Question

For a reaction, $2NO\left(g\right)+O_2\left(g\right)\to 2{NO}_2\left(g\right)$
Rate $=k{\left[NO\right]}^2\left[O_2\right]$ if the volume of the reaction vessel is doubled, then the rate of the reaction:

• A. will diminish to $1/4$ of initial value
• B. will diminish to $1/8$ of initial value
• C. will grow $4$ times
• D. will grow $8$ times

Answer 1

The correct option is B will diminish to $1/8$ of initial value

${2NO}_{\left(g\right)}+O_{2\left(g\right)}\rightleftharpoons {2NO}_{2\left(g\right)}$

The above reaction take place in one step, thus rate of reaction is,

$r=k{\left[NO\right]}^2\left[O_2\right]$

Suppose $x$ moles of $NO$ and $y$ mole of $O_2$ are taken in the vessle of volume $vlitre$,

$r_1=k{\left[\frac{x}{v}\right]}^2\left[\frac{y}{v}\right]$

If the volume of vessel is doubled to $2v$ then for the same moles of ${NO}_2$ and $O_2$.
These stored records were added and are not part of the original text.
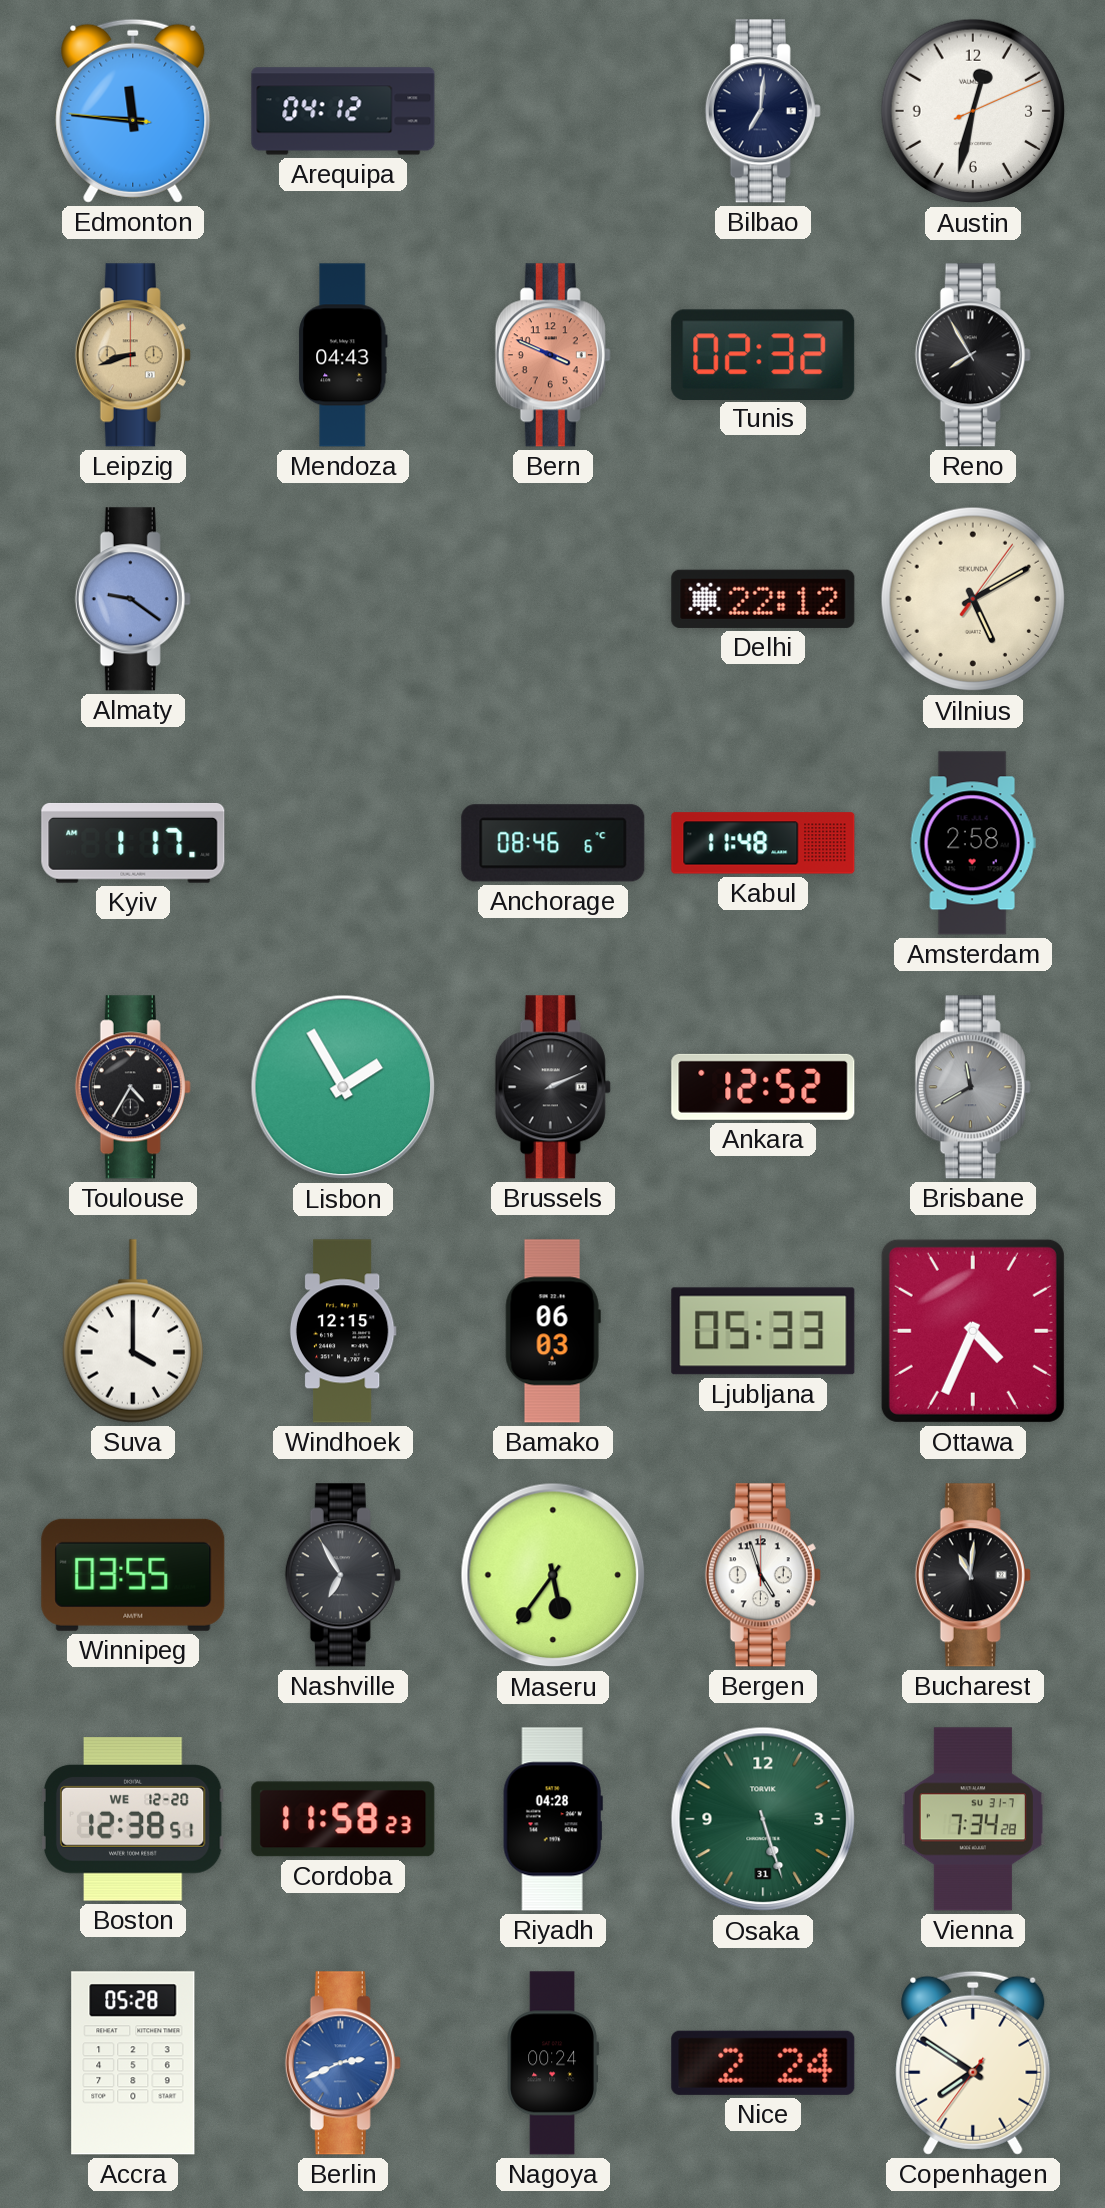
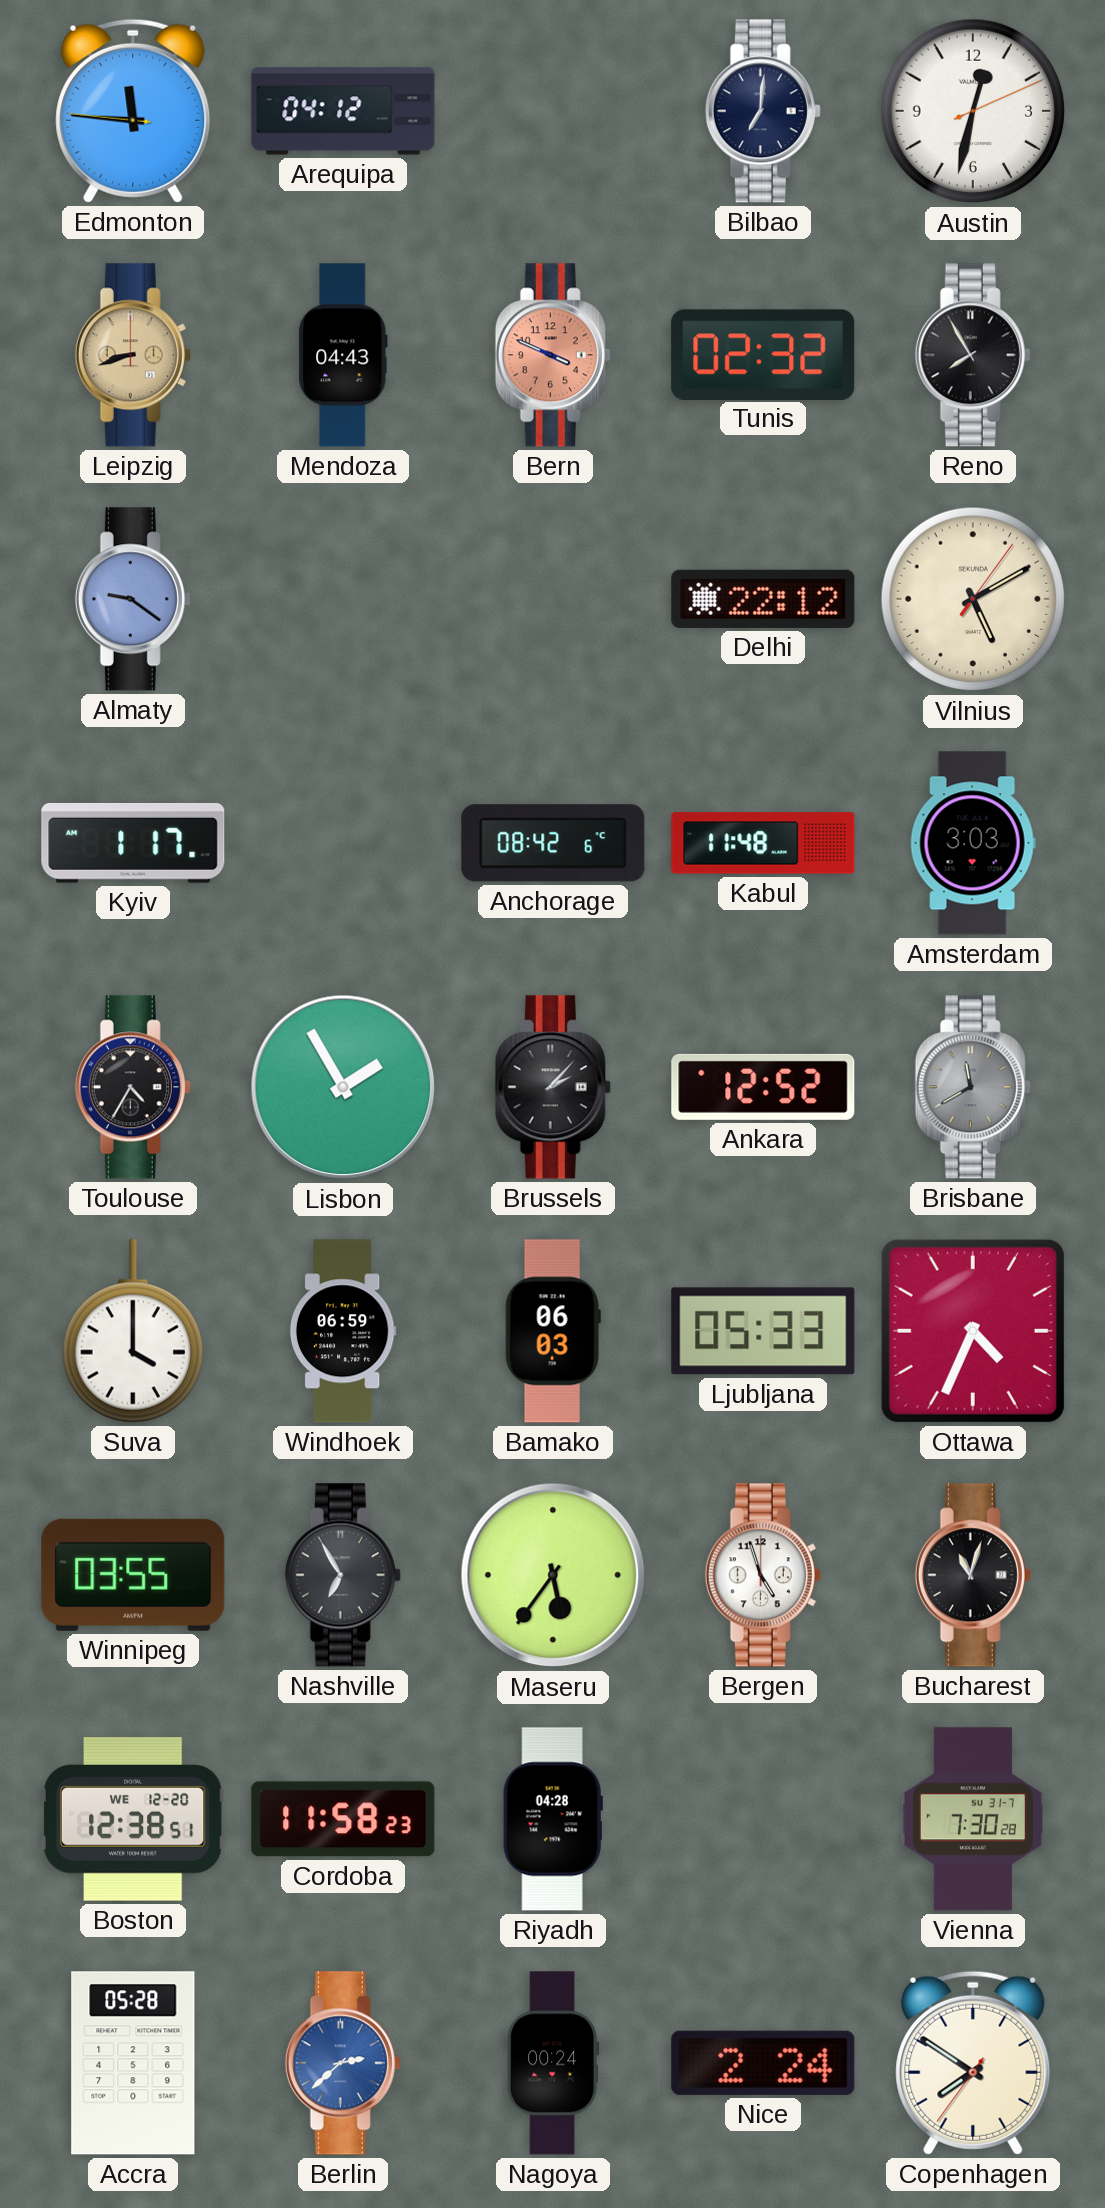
Anchorage: 08:46 -> 08:42
Amsterdam: 2:58 -> 3:03
Brussels: 2:11 -> 2:07
Windhoek: 12:15 -> 06:59
Bucharest: 11:01 -> 11:03
Osaka: 5:27 -> none
Vienna: 7:34 -> 7:30
Berlin: 2:41 -> 2:38
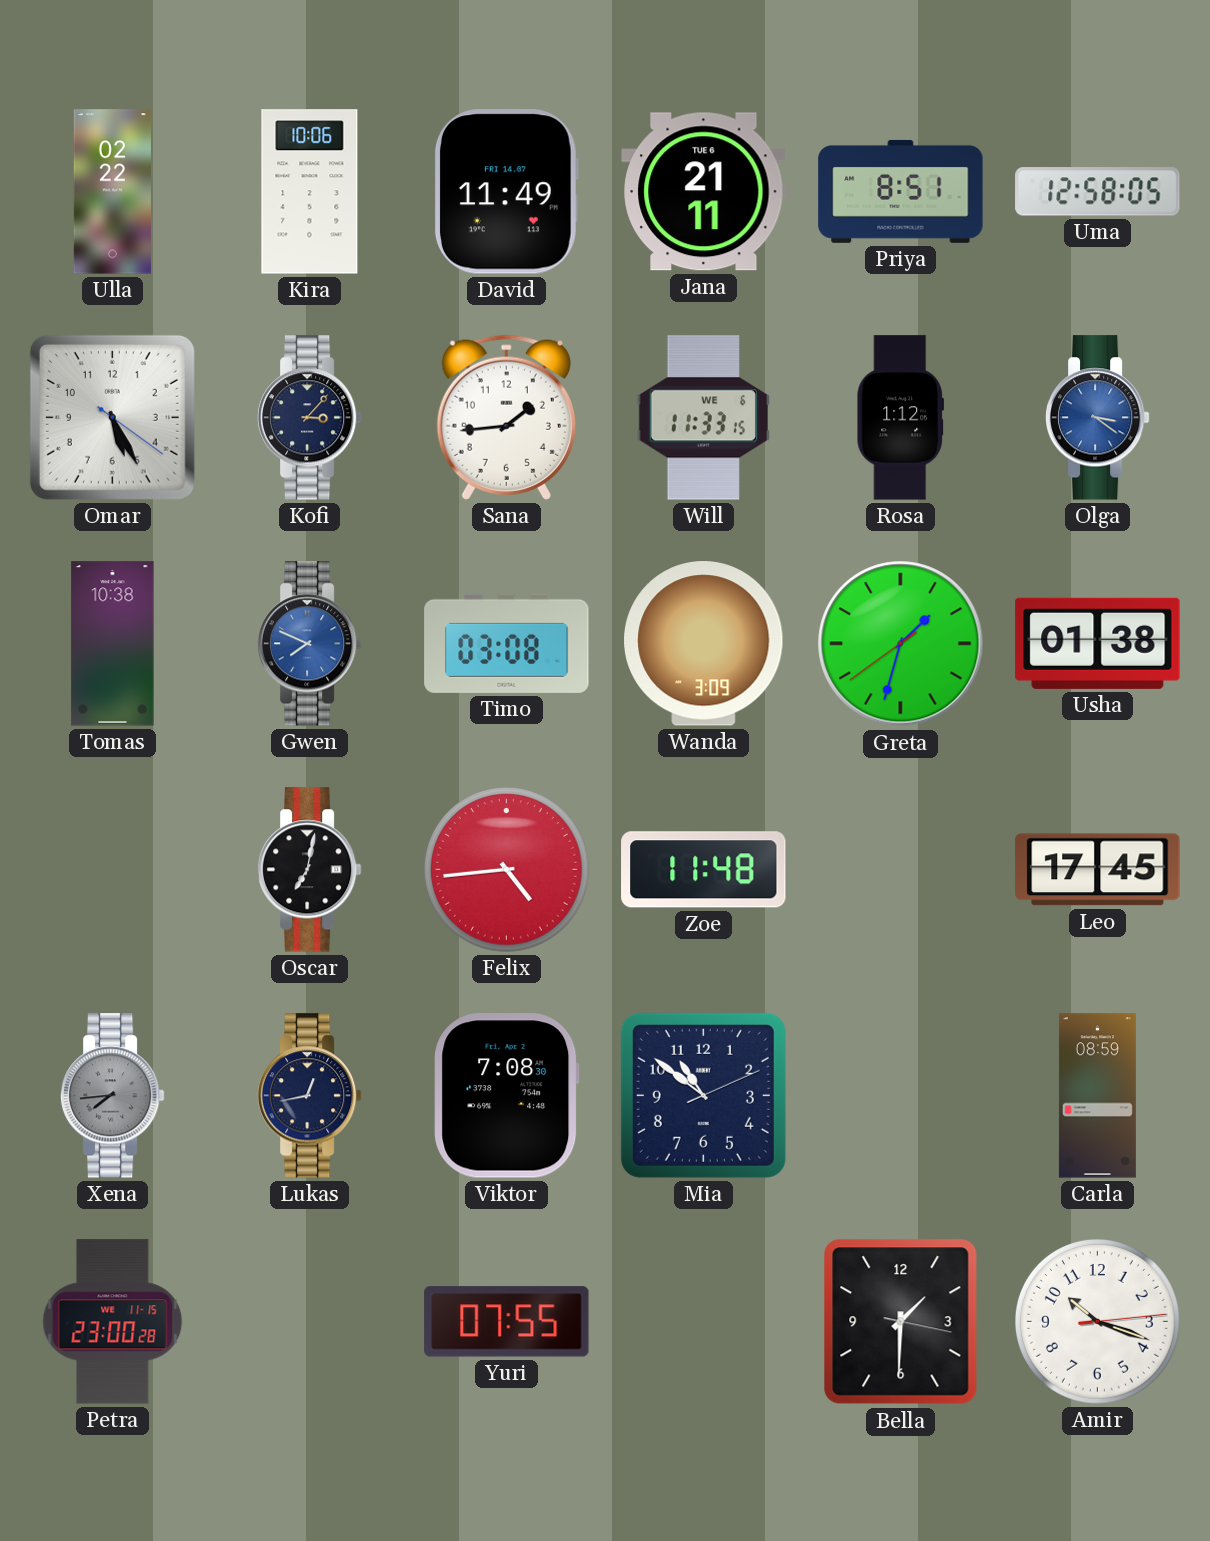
$r_2=k{\left[\frac{x}{2v}\right]}^2\left[\frac{y}{2v}\right]=\frac{k}{8}{\left[\frac{x}{v}\right]}^2\left[\frac{y}{v}\right]\therefore \frac{r_1}{r_2}=\frac{1}{8}\Rightarrow r_2=\frac{r_1}{8}$

The rate of reaction becomes ${\frac{1}{8}}^{th}times$ the initial rate.